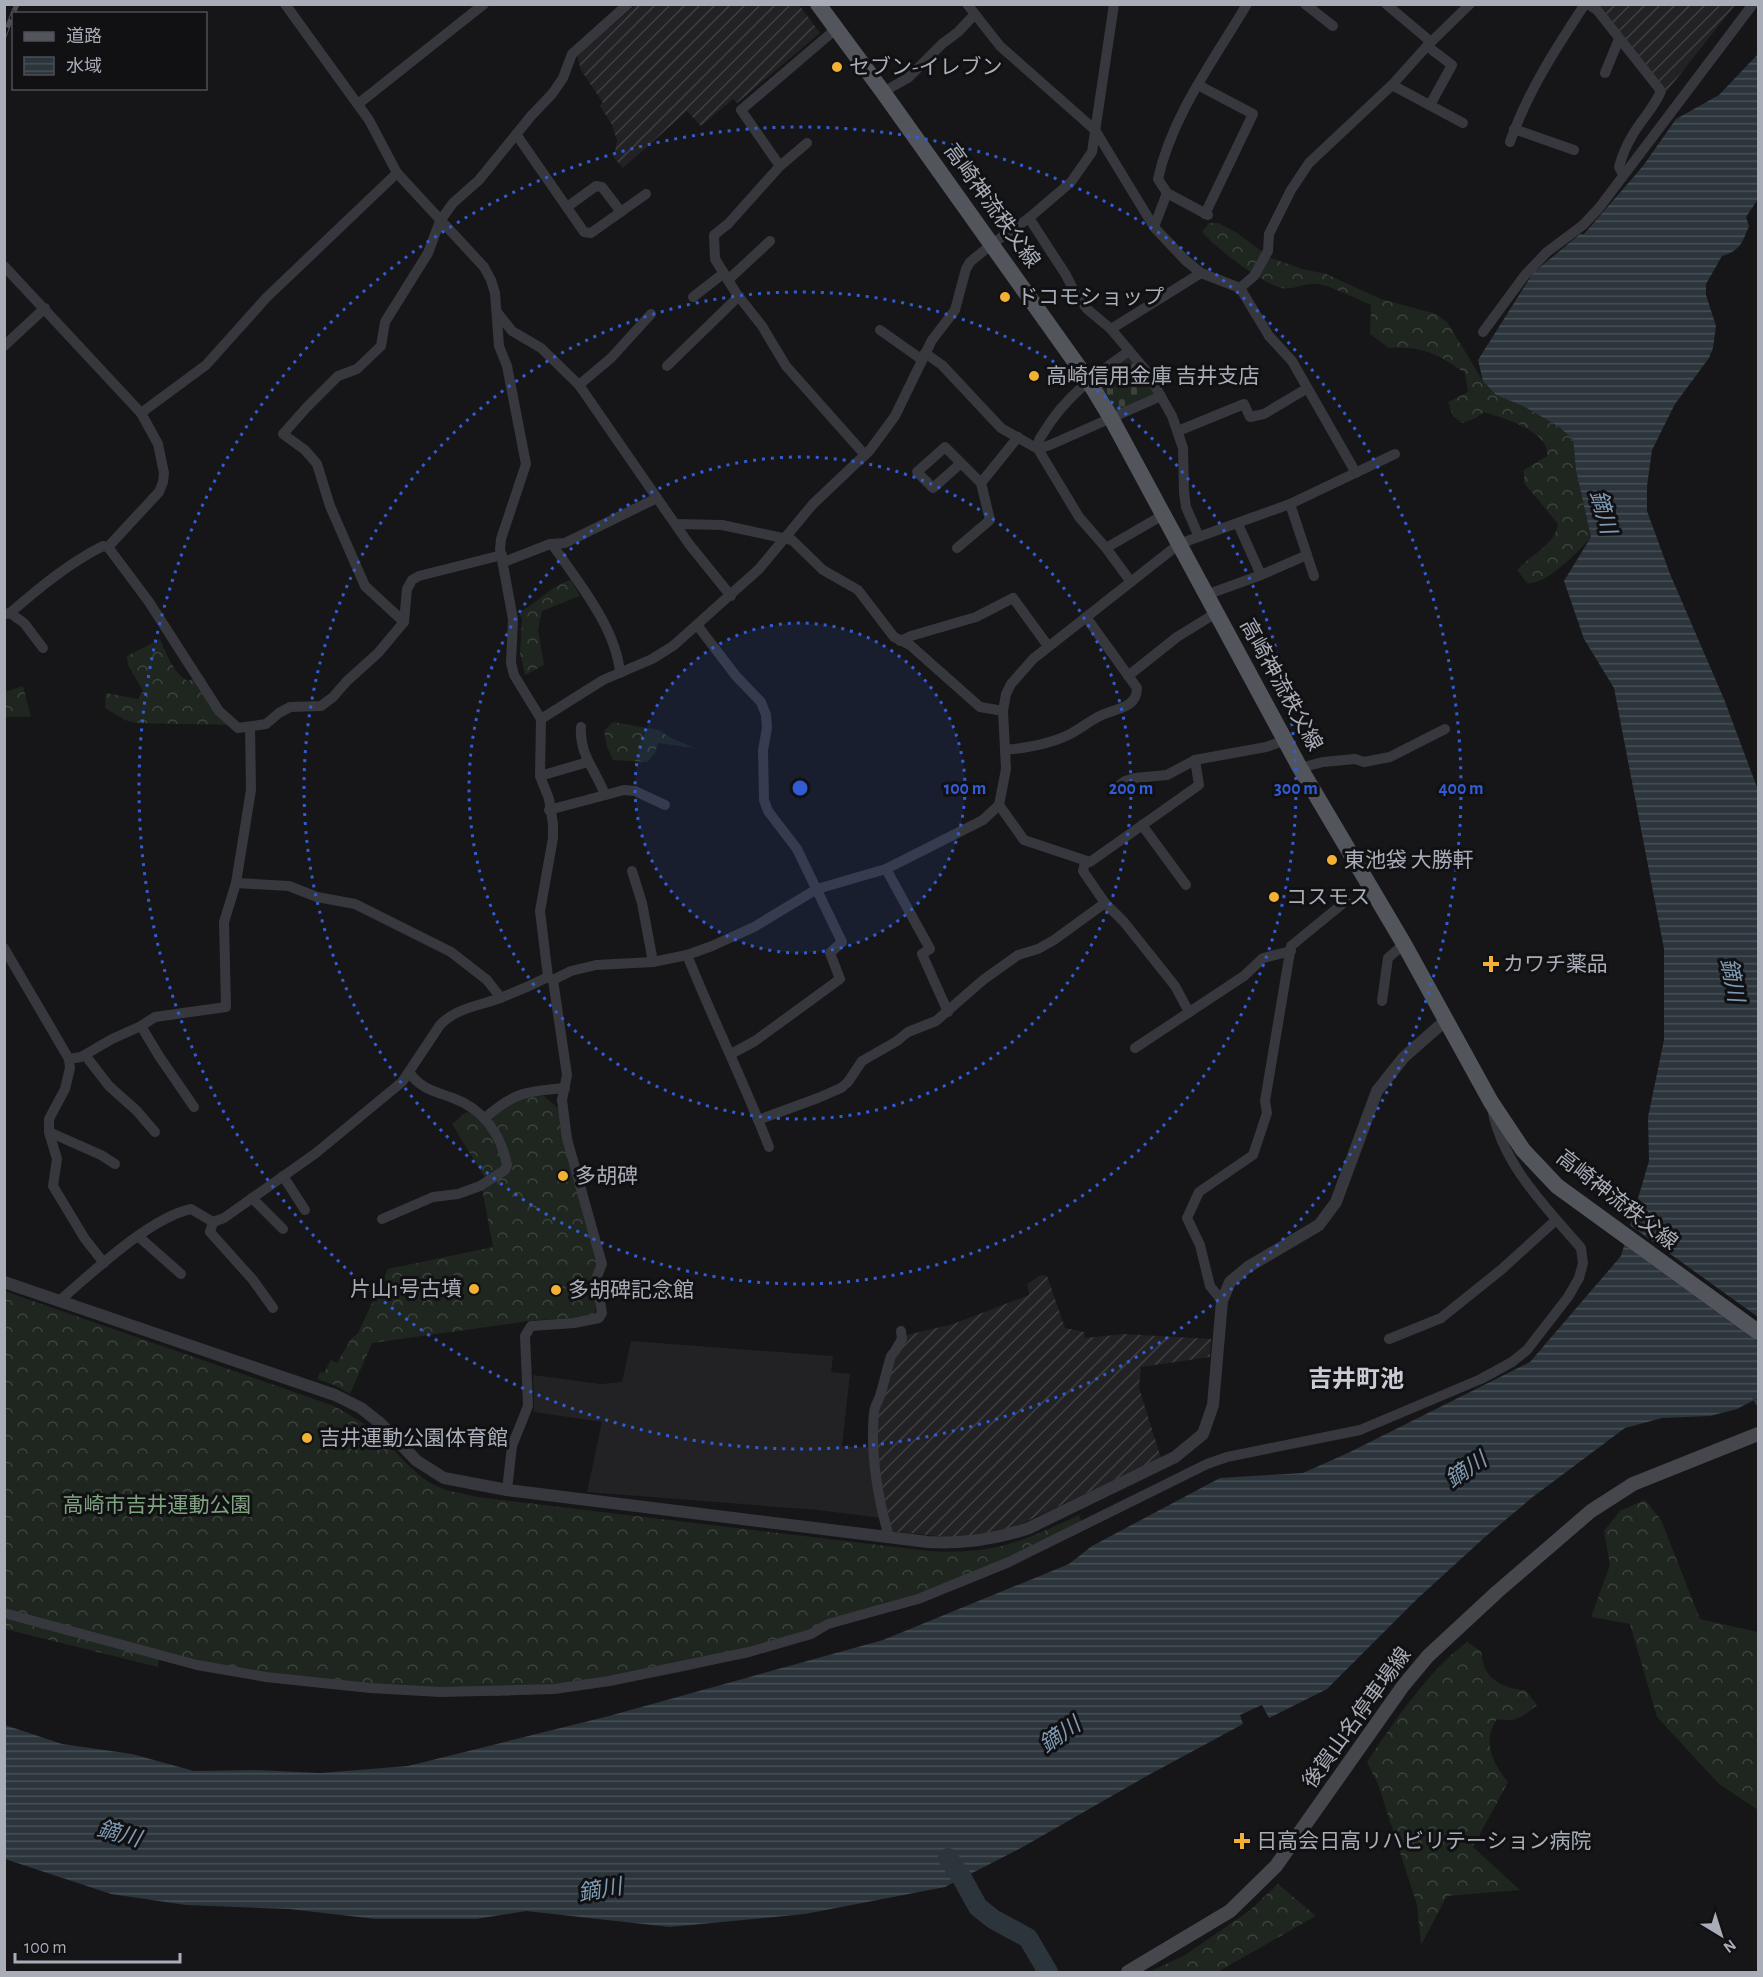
<svg xmlns="http://www.w3.org/2000/svg" width="1763" height="1977" font-family="'Alegreya Sans','Noto Sans JP',sans-serif">
<defs>
<pattern id="industrial-furrows" width="10" height="10" patternUnits="userSpaceOnUse" patternTransform="scale(1.5)"><rect width="10" height="10" fill="#222225"/><path d="M-1 1l2-2M0 10L10 0M9 11l2-2" fill="none" stroke="#3f3f43"/></pattern>
<pattern id="forest-crowns" width="20" height="18" patternUnits="userSpaceOnUse" patternTransform="scale(1.5)"><rect width="20" height="18" fill="#1e261f"/><path d="M2 6a3 3 0 1 1 6 0M12 15a3 3 0 1 1 6 0" fill="none" stroke="#3c433d"/></pattern>
<pattern id="cemetery-stones" width="16" height="16" patternUnits="userSpaceOnUse" patternTransform="scale(1.5)"><rect width="16" height="16" fill="#1e261f"/><path d="M2 7V4a2 2 0 0 1 4 0v3zM10 15v-3a2 2 0 0 1 4 0v3z" fill="#3c433d"/></pattern>
<pattern id="water-rules" width="6" height="5" patternUnits="userSpaceOnUse" patternTransform="scale(1.5)"><rect width="6" height="5" fill="#2c353c"/><path d="M0 2.5h6" fill="none" stroke="#485056"/></pattern>
</defs>
<rect width="100%" height="100%" fill="#161618"/>
<polygon fill="#222225" points="631,1341 833,1356 831,1372 850,1374 842,1446 872,1448 881,1518 817,1510 587,1492 602,1422 534,1412 533,1375 601,1384 622,1382"/>
<g fill="url(#industrial-furrows)">
<polygon points="636,5 799,5 820,33 737,103 733,99 701,126 687,111 623,168 614,158 617,140 611,123 600,106 603,103 581,70 577,55"/>
<polygon points="1597,5 1735,5 1667,91"/>
<polygon points="1041,1275 1047,1276 1065,1328 1084,1332 1085,1338 1124,1334 1211,1339 1210,1357 1141,1367 1139,1388 1161,1458 1006,1531 977,1536 947,1537 891,1531 876,1458 875,1411 892,1358 898,1353 907,1335 953,1324 1029,1295 1027,1284"/>
</g>
<g fill="url(#forest-crowns)">
<path d="M1209,223H1218L1237,233L1271,258L1302,269L1326,274L1381,299L1436,314L1447,322L1483,381L1496,395L1523,406L1558,426L1573,439L1576,470L1591,537C1579,551 1546,586 1527,583L1517,570C1530,555 1555,545 1558,524L1524,483V470L1547,456C1550,431 1503,418 1484,412L1476,418L1462,423L1453,416L1448,402L1468,392L1465,373C1438,354 1423,346 1389,348L1370,334L1371,305C1357,299 1333,287 1319,284C1307,282 1294,290 1282,288C1262,284 1216,248 1202,232Z"/>
<path d="M571,580L580,596L542,611L538,630L544,665L525,675L520,653L522,619L519,612C537,604 551,585 571,580Z"/>
<path d="M160,639C166,653 174,674 188,681L203,675L212,698L232,725L136,723L125,720L105,708L106,693L138,699L143,691L128,665L127,656Z"/>
<polygon points="23,686 31,717 5,717 5,692"/>
<polygon points="613,722 659,730 671,738 695,748 658,743 655,753 647,762 613,760 607,747 604,731"/>
<path d="M544,1096L559,1109L598,1263L593,1280L596,1314L575,1318L536,1320L372,1343L350,1394L337,1386L317,1379L320,1372L324,1373L331,1360L337,1363L351,1339L358,1333L388,1269L493,1247L482,1188L488,1183L452,1124L465,1113L471,1112L492,1122C496,1101 526,1097 544,1096Z"/>
<path d="M4,1291L334,1406C352,1416 369,1426 384,1440C399,1454 411,1471 429,1482C443,1491 461,1493 477,1497L928,1551C993,1555 1021,1542 1079,1515L1084,1528L830,1628L812,1639L691,1670L610,1686L554,1693L501,1696H441L159,1659L158,1667L5,1629Z"/>
<polygon points="1645,1500 1661,1520 1700,1619 1758,1632 1758,1810 1719,1784 1657,1717 1630,1624 1591,1617 1610,1565 1604,1531 1620,1511"/>
<path d="M1467,1642L1481,1651C1482,1657 1483,1665 1486,1670C1492,1683 1512,1690 1525,1690L1537,1705C1524,1716 1515,1723 1497,1719C1482,1741 1492,1762 1508,1782L1473,1847L1520,1890L1447,1896L1421,1945L1417,1905L1378,1784L1367,1762C1394,1722 1428,1671 1467,1642Z"/>
<polygon points="1278,1884 1316,1916 1217,1972 1149,1972 1185,1955 1249,1911"/>
</g>
<polygon fill="url(#cemetery-stones)" points="1129,356 1155,391 1153,396 1116,413 1107,394 1096,379"/>
<path fill="url(#water-rules)" d="M1758,54V199L1746,217L1749,226C1742,243 1741,250 1722,256L1706,284V295L1716,326L1713,348L1709,358L1675,404L1652,450L1647,486V511L1670,574L1724,699L1758,790V1398L1737,1409L1710,1416L1662,1418L1625,1428L1534,1496L1485,1537L1416,1600L1327,1689L1269,1718L1262,1705L1240,1715L1243,1724L1145,1777L1021,1848L945,1887L805,1914L670,1927L526,1911L476,1919H376L289,1909L186,1905L111,1894L5,1859V1725L62,1744L132,1754L194,1771L257,1770L320,1773L408,1766L609,1716L883,1640L1069,1564L1092,1546L1220,1478L1303,1473L1350,1452L1530,1362L1621,1256L1649,1161L1648,1117L1664,1040V949L1614,688L1584,639L1564,581L1591,537L1576,470L1573,439L1558,426L1523,406L1496,395L1483,381L1478,360L1533,273L1580,234H1584L1643,166L1676,119L1719,95Z"/>
<polygon fill="#161618" points="1627,1223 1758,1317 1758,1342 1622,1243"/>
<g fill="none" stroke-linecap="round" stroke-linejoin="round">
<polyline stroke="#2c353c" stroke-width="3" points="1753,1397 1758,1405"/>
<polyline stroke="#2c353c" stroke-width="20" points="948,1858 962,1878 978,1907 993,1919 1028,1938 1048,1972"/>
<g stroke="#37383d" stroke-width="10">
<polyline points="285,4 369,120 397,173 484,267 491,280 495,293 499,346 507,366 526,464 501,539 500,549 513,619 511,663 514,675 541,719 540,776 549,799 553,824 553,838 540,911 548,977"/>
<polyline points="967,4 1000,46 1095,130 1154,227 1185,260 1201,273 1240,288 1269,336 1292,361 1356,473"/>
<polyline points="1305,4 1333,26"/>
<polyline points="1386,4 1431,42"/>
<path d="M1588,4L1597,10L1661,91C1654,108 1641,120 1632,136C1626,146 1622,156 1619,167L1623,174"/>
<polyline points="1427,46 1452,65 1430,105"/>
<polyline points="1605,73 1619,39"/>
<polyline points="1198,85 1253,114 1205,214"/>
<polyline points="1392,85 1463,123"/>
<polyline points="883,92 908,78 942,44 958,32 974,15"/>
<polyline points="358,104 484,4"/>
<polyline points="1514,129 1574,150"/>
<polyline points="516,134 584,232 591,233 646,194"/>
<path d="M1510,142C1527,93 1556,48 1585,4"/>
<polyline points="807,143 780,166 728,224 714,235 715,259 736,293 762,326 786,366 865,455"/>
<polyline points="780,166 741,110 836,29"/>
<polyline points="567,207 596,186 602,187 621,212"/>
<path d="M1208,215L1167,193L1158,179C1172,115 1214,60 1247,4"/>
<polyline points="1029,218 1066,275 1075,293 1087,309 1111,329 1147,372 1172,416 1183,448 1184,492 1186,507 1199,537"/>
<polyline points="1154,227 1167,193"/>
<path d="M4,266L141,413L158,444L164,473L163,482L159,492L108,547L103,546C69,563 39,588 10,613"/>
<polyline points="728,280 770,241"/>
<polyline points="1240,288 1254,276 1268,251 1269,234 1291,190 1309,163 1392,85 1427,46 1470,4"/>
<polyline points="693,297 724,273"/>
<polyline points="497,312 512,331 541,348 579,385 657,498"/>
<polyline points="1111,329 1201,273"/>
<polyline points="880,330 921,359"/>
<polyline points="1483,332 1525,275 1547,252 1583,225 1599,208 1753,4"/>
<polyline points="4,346 45,308"/>
<path d="M1129,351C1096,374 1065,397 1044,432C1040,438 1037,442 1038,449L1079,517L1106,548L1131,582"/>
<polyline points="925,353 942,365 1001,428 1038,449 1050,445 1161,396"/>
<polyline points="667,366 739,296"/>
<polyline points="579,385 611,358 651,314"/>
<polyline points="141,413 206,365 266,298 397,173"/>
<polyline points="1178,431 1244,404 1250,417 1264,414 1306,389"/>
<polyline points="961,463 933,488 917,472 945,447 981,483 1018,437"/>
<polyline points="1290,504 1314,576"/>
<polyline points="676,524 722,525 792,540 823,570 858,590 894,637 910,645 980,707 1003,711"/>
<polyline points="1238,524 1261,575"/>
<path d="M552,544C577,581 616,627 620,673"/>
<polyline points="108,547 149,602 219,711 238,728 266,724 279,713 290,707 321,706 333,697 347,681 378,653 404,622 407,589 412,580 419,576 502,555"/>
<polyline points="957,548 990,520 981,483"/>
<polyline points="1106,548 1163,515"/>
<polyline points="504,562 550,544 565,543 657,498 689,544 731,596"/>
<polyline points="1206,595 1261,575 1307,555"/>
<polyline points="5,614 10,613 24,623 43,648"/>
<polyline points="404,622 365,586 330,506 317,464 305,450 283,434 307,407 338,376 357,369 381,346 385,322 428,253 440,221 453,203 479,180 531,116 552,94 563,78 572,54 628,4"/>
<polyline points="697,625 736,676 761,702 766,715 767,728 763,750 764,800 768,811 797,849 842,942 830,953 840,979 755,1041 731,1054"/>
<polyline points="900,641 911,636 976,617 1013,598 1048,646"/>
<polyline points="1128,676 1177,637 1216,613"/>
<polyline points="541,719 603,680 652,659 673,646 759,569 813,504 870,450 895,416 932,340 955,310 966,269 970,262 992,244 1029,218 1071,182 1092,152 1114,4"/>
<path d="M581,727C579,755 596,770 605,795"/>
<path d="M1005,750C1026,748 1050,744 1068,735C1079,730 1089,721 1100,716C1115,708 1137,709 1137,688L1086,617"/>
<polyline points="1300,768 1323,762 1355,759 1364,762 1390,757 1445,729"/>
<polyline points="540,776 588,762"/>
<polyline points="1112,791 1125,781 1135,778 1167,775 1195,760"/>
<polyline points="999,805 1024,840 1090,862 1199,785 1195,760 1266,747 1286,740"/>
<polyline points="549,810 624,790 635,791 665,805"/>
<polyline points="1142,825 1186,885"/>
<polyline points="1085,862 1083,871 1105,903 1124,922 1175,986 1189,1012"/>
<polyline points="886,869 930,949 922,954 948,1012"/>
<polyline points="632,871 642,903 653,962"/>
<polyline points="236,883 289,886 317,897 355,904 451,952 487,980 501,998"/>
<polyline points="4,948 69,1059 70,1068 65,1089 49,1119 49,1132 57,1159 53,1186 85,1239 104,1263"/>
<path d="M687,955C713,1020 744,1082 769,1147"/>
<polyline points="1382,1001 1388,958 1404,944"/>
<polyline points="141,1026 159,1056 194,1107"/>
<polyline points="1135,1048 1244,976 1263,958 1291,951"/>
<polyline points="85,1055 109,1086 137,1111 155,1132"/>
<polyline points="69,1059 81,1057 112,1039 141,1026 155,1017 226,1007 224,922 236,883 251,790 250,727"/>
<path d="M485,1118C516,1091 526,1092 565,1088"/>
<polyline points="758,1120 818,1098 841,1088 848,1082 862,1061 897,1041 908,1032 936,1021 983,980 1018,955 1038,949 1054,940 1105,903"/>
<polyline points="49,1132 101,1155 115,1164"/>
<polyline points="283,1176 305,1210"/>
<polyline points="252,1198 283,1229"/>
<path d="M382,1219L433,1197L458,1194L480,1186L505,1170L507,1165C501,1134 483,1109 453,1098C436,1092 419,1088 409,1072"/>
<polyline points="213,1222 210,1232 253,1280 273,1308"/>
<polyline points="138,1236 181,1274"/>
<path d="M59,1301C92,1273 149,1218 191,1209L213,1222L224,1218L316,1153L402,1082L440,1025C456,1008 479,1006 500,998C516,992 532,985 548,977L553,980L571,971L596,965L653,962L687,955L712,946L754,927L817,889L886,869L983,820L999,805L1006,769L1003,711L1006,694L1011,684L1033,659L1179,544L1290,504L1395,454"/>
<polyline points="1222,1301 1210,1286 1200,1245 1187,1218 1199,1192 1253,1155 1267,1113 1265,1101 1291,946 1346,901"/>
<polyline points="1389,1339 1441,1318 1502,1269 1556,1220"/>
<polyline points="507,1490 512,1446 528,1406 525,1336 531,1326 574,1323 599,1318 602,1313 596,1279 602,1264 567,1139 562,1100 567,1075 553,980"/>
<path d="M889,1537C878,1498 870,1454 874,1413C874,1407 878,1402 880,1396C884,1383 887,1369 891,1356L895,1351L902,1339L901,1331"/>
<path d="M4,1613L197,1665L266,1677L370,1688L441,1692L554,1689L609,1681L749,1652L811,1634L828,1624L918,1599L1009,1562L1207,1464L1227,1457L1360,1430L1481,1379L1512,1362L1527,1350L1568,1297L1579,1278L1583,1263L1581,1248C1545,1206 1502,1164 1492,1108"/>
</g>
<path stroke="#37383d" stroke-width="12" d="M4,1282L335,1395L361,1408L380,1423L417,1461L444,1478L507,1490L928,1542C964,1544 995,1540 1029,1528L1175,1457L1203,1434L1213,1405L1222,1301L1230,1282L1248,1267L1319,1225L1336,1202L1377,1091L1404,1057L1445,1021"/>
<polyline stroke="#45474d" stroke-width="14" points="1128,1972 1230,1911 1276,1866 1403,1686 1428,1656 1497,1592 1591,1511 1633,1484 1758,1434"/>
<polyline stroke="#53555c" stroke-width="16" points="818,4 883,92 1088,380 1111,418 1300,768 1404,944 1491,1102 1523,1150 1557,1186 1758,1332"/>
<g stroke="#4a4c52" stroke-width="5">
<polyline id="rail" points="4,36 17,4"/>
</g>
<use href="#rail" stroke="#111113" stroke-width="3" stroke-dasharray="9" stroke-linecap="butt"/>
</g>
<circle cx="800" cy="788" r="165" fill="#325cd3" fill-opacity=".12"/>
<g fill="none" stroke="#325cd3" stroke-width="3" stroke-dasharray="3 6">
<circle cx="800" cy="788" r="165"/>
<circle cx="800" cy="788" r="331"/>
<circle cx="800" cy="788" r="496"/>
<circle cx="800" cy="788" r="661"/>
</g>
<g fill="#f2b134" stroke="#111113" stroke-width="2">
<circle cx="837" cy="67" r="6"/>
<circle cx="1005" cy="297" r="6"/>
<circle cx="1034" cy="376" r="6"/>
<circle cx="1332" cy="860" r="6"/>
<circle cx="1274" cy="897" r="6"/>
<path d="M1488 955h6v6h6v6h-6v6h-6v-6h-6v-6h6z"/>
<circle cx="563" cy="1176" r="6"/>
<circle cx="474" cy="1289" r="6"/>
<circle cx="556" cy="1290" r="6"/>
<circle cx="307" cy="1438" r="6"/>
<path d="M1239 1832h6v6h6v6h-6v6h-6v-6h-6v-6h6z"/>
</g>
<g text-anchor="middle" dominant-baseline="central" stroke-width="6" stroke-linejoin="round" paint-order="stroke">
<g font-size="21" fill="#a8adb8" stroke="#111113" text-anchor="start">
<text x="849" y="67">セブン-イレブン</text>
<text x="1017" y="297">ドコモショップ</text>
<text x="1046" y="376">高崎信用金庫 吉井支店</text>
<text x="1344" y="860">東池袋 大勝軒</text>
<text x="1286" y="897">コスモス</text>
<text x="1503" y="964">カワチ薬品</text>
<text x="575" y="1176">多胡碑</text>
<text x="462" y="1289" text-anchor="end">片山1号古墳</text>
<text x="568" y="1290">多胡碑記念館</text>
<text x="319" y="1438">吉井運動公園体育館</text>
<text x="1256" y="1841">日高会日高リハビリテーション病院</text>
</g>
<g font-size="21" fill="#a8adb8" stroke="#111113">
<text transform="translate(992 206) rotate(54)">高崎神流秩父線</text>
<text transform="translate(1281 685) rotate(61)">高崎神流秩父線</text>
<text transform="translate(1617 1200) rotate(38)">高崎神流秩父線</text>
<text transform="translate(1357 1718) rotate(-54)">後賀山名停車場線</text>
</g>
<g font-size="21" fill="#7fa381" stroke="#111113">
<text x="157" y="1505">高崎市吉井運動公園</text>
</g>
<g font-size="22" font-style="italic" fill="#7f9bb3" stroke="#111113">
<text transform="translate(1603 512) rotate(74)">鏑川</text>
<text transform="translate(1732 980) rotate(79)">鏑川</text>
<text transform="translate(1466 1470) rotate(-34)">鏑川</text>
<text transform="translate(1060 1735) rotate(-35)">鏑川</text>
<text transform="translate(119 1834) rotate(15)">鏑川</text>
<text transform="translate(600 1890) rotate(-10)">鏑川</text>
</g>
<g font-size="24" font-weight="bold" fill="#c9ccd4" stroke="#111113">
<text x="1356" y="1380">吉井町池</text>
</g>
</g>
<circle cx="800" cy="788" r="9" fill="#325cd3" stroke="#111113" stroke-width="3"/>
<g font-size="18" text-anchor="middle" font-weight="bold" fill="#325cd3" stroke="#111113" stroke-width="6" stroke-linejoin="round" paint-order="stroke">
<text x="965" y="794">100 m</text>
<text x="1131" y="794">200 m</text>
<text x="1296" y="794">300 m</text>
<text x="1461" y="794">400 m</text>
</g>
<rect width="1763" height="1977" fill="none" stroke="#a8adb8" stroke-width="12"/>
<rect x="12" y="12" width="195" height="78" fill="#111113" stroke="#4d4f55" stroke-width="1.5"/>
<rect x="24" y="32" width="30" height="9" fill="#53555c" stroke="#4d4f55" stroke-width="1.5"/>
<text x="66" y="42" font-size="18" fill="#a8adb8">道路</text>
<rect x="24" y="57" width="30" height="18" fill="url(#water-rules)" stroke="#4d4f55" stroke-width="1.5"/>
<text x="66" y="72" font-size="18" fill="#a8adb8">水域</text>
<g transform="translate(1721 1935) rotate(142)" stroke="#111113" stroke-width="4.5" paint-order="stroke">
<path d="M0-4.5L10 22L0 15L-10 22Z" fill="#a8adb8"/>
<text y="-9" font-size="16" font-weight="bold" text-anchor="middle" fill="#a8adb8">N</text>
</g>
<path d="M15 1953v9h165v-9" fill="none" stroke="#a8adb8" stroke-width="3"/>
<text x="24" y="1953" font-size="18" fill="#a8adb8" stroke="#111113" stroke-width="4.5" paint-order="stroke">100 m</text>
</svg>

━━━━━━━━━━━━━━━━

What needs to be done:
Each line in the listing above from the one containing "81,1057 112,1039 141,1026" through the one containing "512,1446 528,1406 525,1336" should be repeated exactly, and no other line.

Task output:
<polyline points="69,1059 81,1057 112,1039 141,1026 155,1017 226,1007 224,922 236,883 251,790 250,727"/>
<path d="M485,1118C516,1091 526,1092 565,1088"/>
<polyline points="758,1120 818,1098 841,1088 848,1082 862,1061 897,1041 908,1032 936,1021 983,980 1018,955 1038,949 1054,940 1105,903"/>
<polyline points="49,1132 101,1155 115,1164"/>
<polyline points="283,1176 305,1210"/>
<polyline points="252,1198 283,1229"/>
<path d="M382,1219L433,1197L458,1194L480,1186L505,1170L507,1165C501,1134 483,1109 453,1098C436,1092 419,1088 409,1072"/>
<polyline points="213,1222 210,1232 253,1280 273,1308"/>
<polyline points="138,1236 181,1274"/>
<path d="M59,1301C92,1273 149,1218 191,1209L213,1222L224,1218L316,1153L402,1082L440,1025C456,1008 479,1006 500,998C516,992 532,985 548,977L553,980L571,971L596,965L653,962L687,955L712,946L754,927L817,889L886,869L983,820L999,805L1006,769L1003,711L1006,694L1011,684L1033,659L1179,544L1290,504L1395,454"/>
<polyline points="1222,1301 1210,1286 1200,1245 1187,1218 1199,1192 1253,1155 1267,1113 1265,1101 1291,946 1346,901"/>
<polyline points="1389,1339 1441,1318 1502,1269 1556,1220"/>
<polyline points="507,1490 512,1446 528,1406 525,1336 531,1326 574,1323 599,1318 602,1313 596,1279 602,1264 567,1139 562,1100 567,1075 553,980"/>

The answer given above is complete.